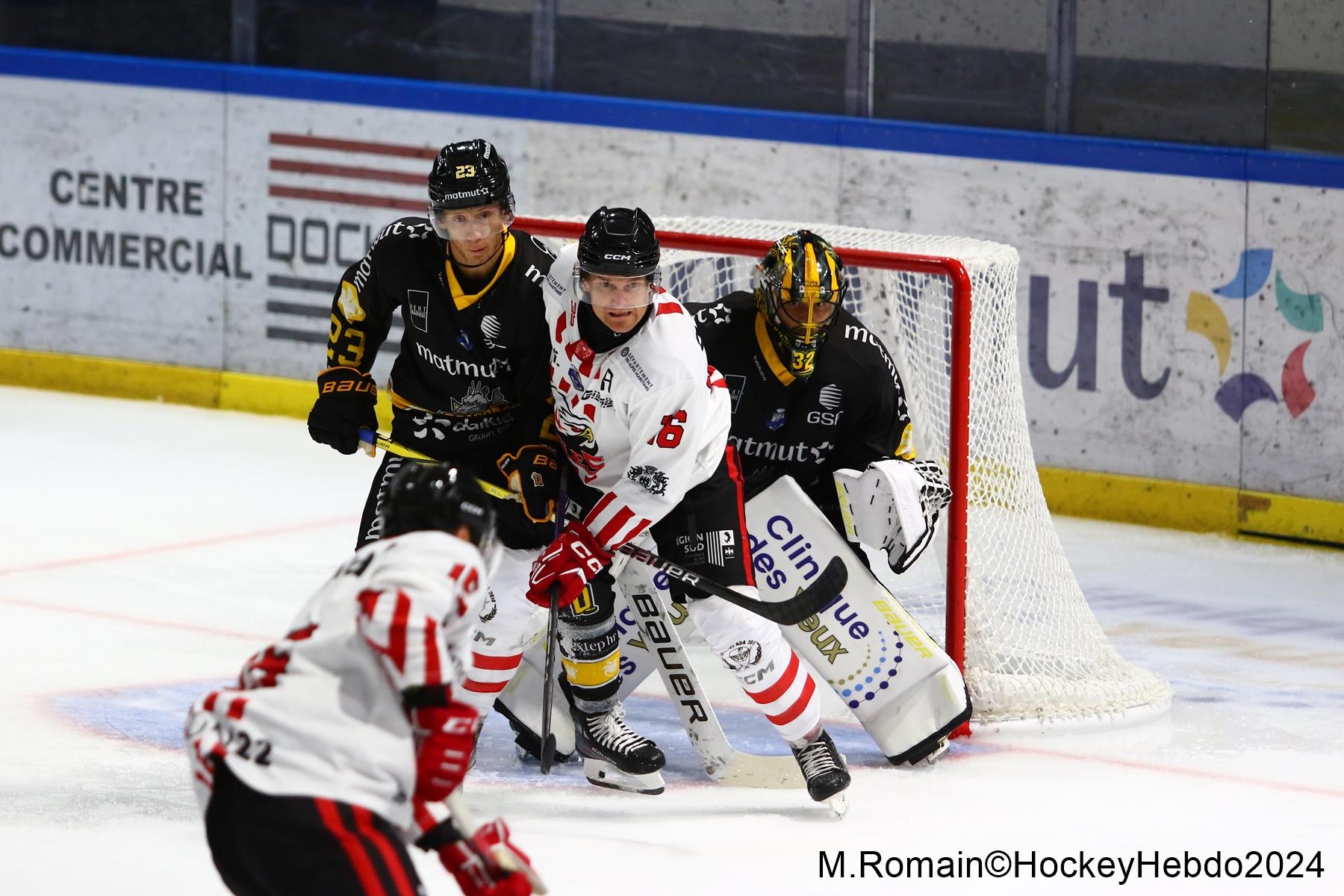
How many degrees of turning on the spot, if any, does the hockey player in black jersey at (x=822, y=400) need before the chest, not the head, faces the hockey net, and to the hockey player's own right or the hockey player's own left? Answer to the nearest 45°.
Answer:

——

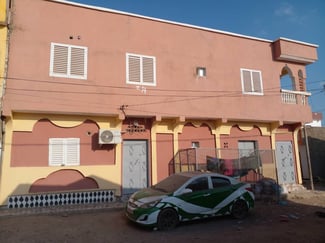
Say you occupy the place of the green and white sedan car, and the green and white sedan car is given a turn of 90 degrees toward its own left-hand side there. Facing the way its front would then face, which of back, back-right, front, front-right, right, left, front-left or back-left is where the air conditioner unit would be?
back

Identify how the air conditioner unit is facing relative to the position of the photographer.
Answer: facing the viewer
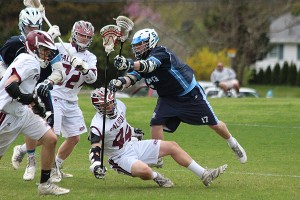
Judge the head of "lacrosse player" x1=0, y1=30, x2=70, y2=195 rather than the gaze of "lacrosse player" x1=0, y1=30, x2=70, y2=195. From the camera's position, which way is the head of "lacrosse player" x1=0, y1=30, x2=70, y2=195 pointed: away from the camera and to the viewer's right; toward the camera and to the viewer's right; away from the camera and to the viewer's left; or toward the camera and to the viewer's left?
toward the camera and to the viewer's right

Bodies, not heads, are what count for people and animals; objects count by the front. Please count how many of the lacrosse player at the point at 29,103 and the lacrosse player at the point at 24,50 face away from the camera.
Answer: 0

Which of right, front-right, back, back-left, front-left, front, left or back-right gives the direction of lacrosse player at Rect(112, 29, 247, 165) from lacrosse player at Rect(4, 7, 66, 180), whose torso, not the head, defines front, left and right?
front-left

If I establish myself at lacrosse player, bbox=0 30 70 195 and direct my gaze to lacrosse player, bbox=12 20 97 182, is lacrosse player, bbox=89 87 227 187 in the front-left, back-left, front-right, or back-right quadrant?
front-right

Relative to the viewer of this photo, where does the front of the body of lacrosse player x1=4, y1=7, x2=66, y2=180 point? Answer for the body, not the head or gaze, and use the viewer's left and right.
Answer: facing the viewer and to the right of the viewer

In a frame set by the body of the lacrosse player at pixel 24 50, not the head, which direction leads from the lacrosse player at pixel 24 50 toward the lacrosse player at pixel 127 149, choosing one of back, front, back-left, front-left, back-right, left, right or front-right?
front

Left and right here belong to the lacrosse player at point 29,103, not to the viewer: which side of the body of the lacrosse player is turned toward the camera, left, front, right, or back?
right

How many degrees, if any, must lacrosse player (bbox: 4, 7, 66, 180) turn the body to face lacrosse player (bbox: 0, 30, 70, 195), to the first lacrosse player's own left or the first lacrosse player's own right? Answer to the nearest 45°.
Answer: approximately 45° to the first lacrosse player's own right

——

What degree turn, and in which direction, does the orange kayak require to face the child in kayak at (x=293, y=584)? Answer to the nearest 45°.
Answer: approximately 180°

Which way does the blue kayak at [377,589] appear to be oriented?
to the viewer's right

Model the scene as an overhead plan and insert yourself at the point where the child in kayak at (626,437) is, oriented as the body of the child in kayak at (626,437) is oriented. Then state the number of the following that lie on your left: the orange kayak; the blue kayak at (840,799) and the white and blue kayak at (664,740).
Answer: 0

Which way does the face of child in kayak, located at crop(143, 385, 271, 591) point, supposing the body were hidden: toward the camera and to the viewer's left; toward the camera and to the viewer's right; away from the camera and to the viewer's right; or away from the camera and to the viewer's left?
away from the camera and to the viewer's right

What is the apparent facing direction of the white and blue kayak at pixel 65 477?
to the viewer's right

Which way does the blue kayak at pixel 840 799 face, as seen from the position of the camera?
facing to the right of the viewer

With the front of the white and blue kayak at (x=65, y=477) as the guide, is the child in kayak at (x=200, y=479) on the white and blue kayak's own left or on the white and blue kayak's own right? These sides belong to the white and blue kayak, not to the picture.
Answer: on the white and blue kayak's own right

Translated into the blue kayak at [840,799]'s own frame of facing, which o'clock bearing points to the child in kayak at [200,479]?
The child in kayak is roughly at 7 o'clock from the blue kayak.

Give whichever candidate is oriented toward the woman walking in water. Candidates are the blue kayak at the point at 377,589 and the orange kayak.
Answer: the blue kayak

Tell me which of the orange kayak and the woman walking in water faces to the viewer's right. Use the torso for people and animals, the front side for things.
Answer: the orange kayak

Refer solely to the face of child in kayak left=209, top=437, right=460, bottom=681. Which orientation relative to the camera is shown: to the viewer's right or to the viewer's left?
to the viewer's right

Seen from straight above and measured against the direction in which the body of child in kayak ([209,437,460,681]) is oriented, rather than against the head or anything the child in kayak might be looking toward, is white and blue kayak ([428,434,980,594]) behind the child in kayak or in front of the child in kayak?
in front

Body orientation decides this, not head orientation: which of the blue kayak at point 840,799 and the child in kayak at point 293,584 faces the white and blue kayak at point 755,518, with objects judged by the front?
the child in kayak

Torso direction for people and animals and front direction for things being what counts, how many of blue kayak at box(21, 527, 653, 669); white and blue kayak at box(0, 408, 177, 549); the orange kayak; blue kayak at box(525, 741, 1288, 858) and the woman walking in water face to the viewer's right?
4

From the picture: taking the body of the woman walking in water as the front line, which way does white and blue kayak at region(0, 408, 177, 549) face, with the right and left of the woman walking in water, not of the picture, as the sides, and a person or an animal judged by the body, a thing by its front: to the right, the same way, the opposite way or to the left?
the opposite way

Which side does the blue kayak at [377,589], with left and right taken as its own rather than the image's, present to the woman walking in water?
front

——

**Task goal:**
Find every line in the records that contains the word "away" and copy each of those lines.

**Answer section:**
Judge the head of "lacrosse player" x1=0, y1=30, x2=70, y2=195 rather than the gaze of "lacrosse player" x1=0, y1=30, x2=70, y2=195. From the camera's position, which way is the head of "lacrosse player" x1=0, y1=30, x2=70, y2=195 pointed: away from the camera and to the viewer's right; toward the camera and to the viewer's right; away from the camera and to the viewer's left; or toward the camera and to the viewer's left?
Bodies, not heads, are what count for people and animals; objects count by the front. Please count how many of the lacrosse player at the point at 29,103 and the lacrosse player at the point at 24,50 face away from the camera.
Which way does the face of child in kayak, located at crop(143, 385, 271, 591) point, supposing the body were hidden: toward the camera and to the viewer's left; toward the camera and to the viewer's right; away from the camera and to the viewer's right; or away from the camera and to the viewer's left?
away from the camera and to the viewer's right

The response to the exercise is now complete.